I understand those statements to mean that a person feels an activity inspires and completes them - that the experience represents their own personal loftiest experiences. The external ideas don't relate as closely as the comparison of supposed internal experiences.
I think that competitive, rule-based systems are going to appeal to T. Everything that is mentioned about strategy and absorbing tons of detailed information and creating a system, are all T-based activities. The more physical or sensory the experience, the more that could mean ST, the more internal and cerebral, the more NT. I'm sure there are people who relate to sports in many different ways, but there are also activities that will tend to appeal to certain ways of thinking more than others. ST thinking would be quite strong in engineering, medicine, sports, programming, etc. These disciplines are all applied, and their success or failure is made certain and demonstrable in the concrete world. I'm sure NTs could operate well also in this areas. I suspect the main reason it is offensive to think that sports appeals somewhat more to Sensors is this underlying assumption that Sensor intelligence is less somehow. Sports can be one example of just how intuitive and inventive a concrete based system of thought can be.

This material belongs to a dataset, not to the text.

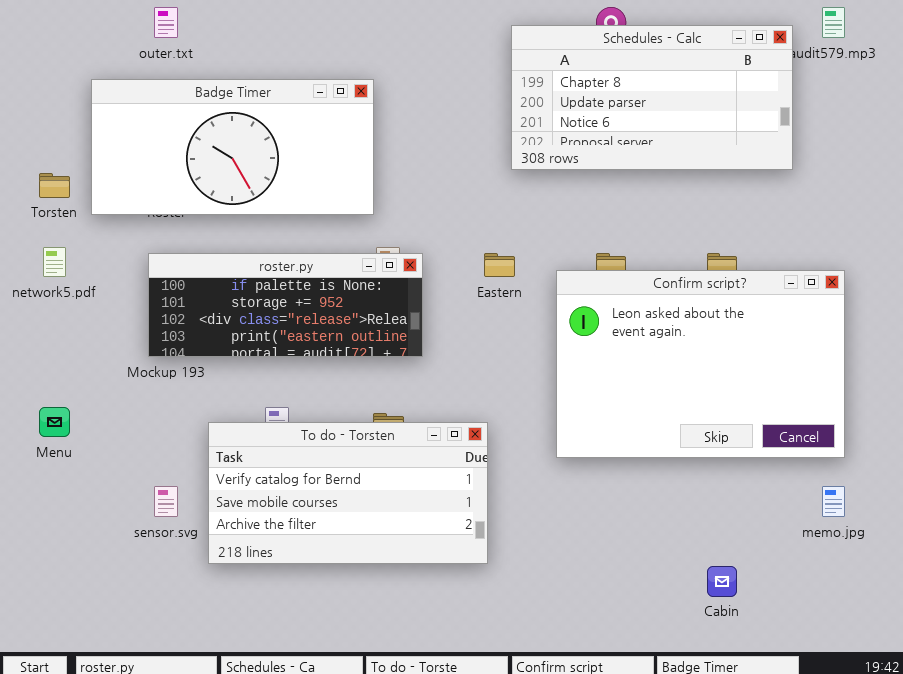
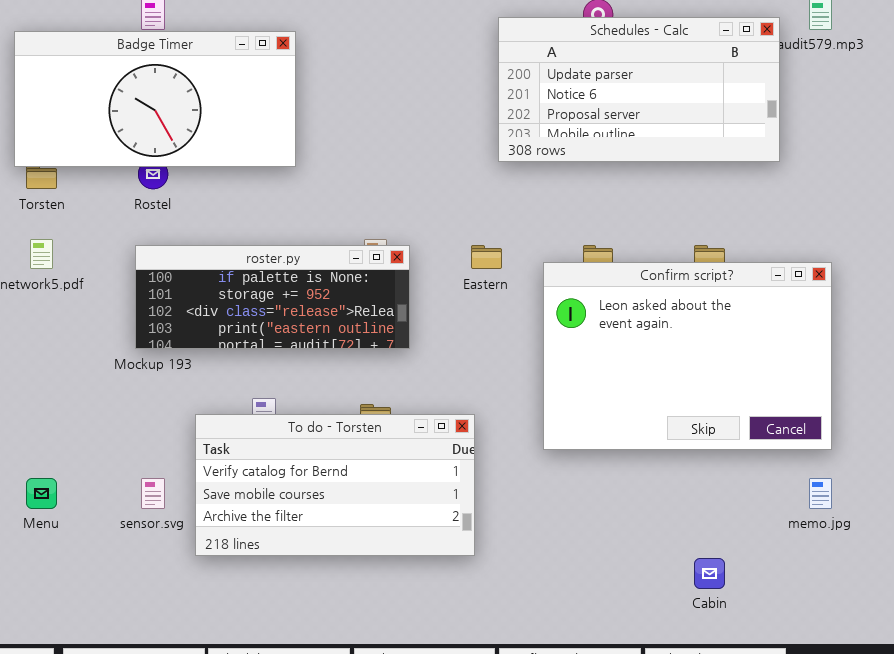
Schedules - Calc: [511,25,793,170] -> [498,17,780,162], scrolled down 1 row
Badge Timer: [91,79,374,215] -> [14,31,296,167], moved
Menu: [39,407,70,437] -> [26,478,57,509], moved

In every discipline that a person absorbs every detail from every angle, whether it is sports, firefighting, programming, math, etc. a person develops intuition about that discipline because of their deep storehouse of knowledge. If that intuition is about how systems operate in the concrete world such as putting out a fire, or how the human body reacts, it would seem to align with this idea of "sensors". If their intuition is about a system that is intangible and truly abstract like theoretical physics perhaps, philosophy, etc, one that cannot be demonstrated on the field or chessboard, then the intuitive responses are based on abstract relationships.
A big problem is taking a binary view of concrete vs. abstract or Sensor vs. iNtuitive. As has been said we aren't one or the other, but each has a unique way these concepts interrelate. For some it starts with the concrete and extends into the abstract, and for others the reverse.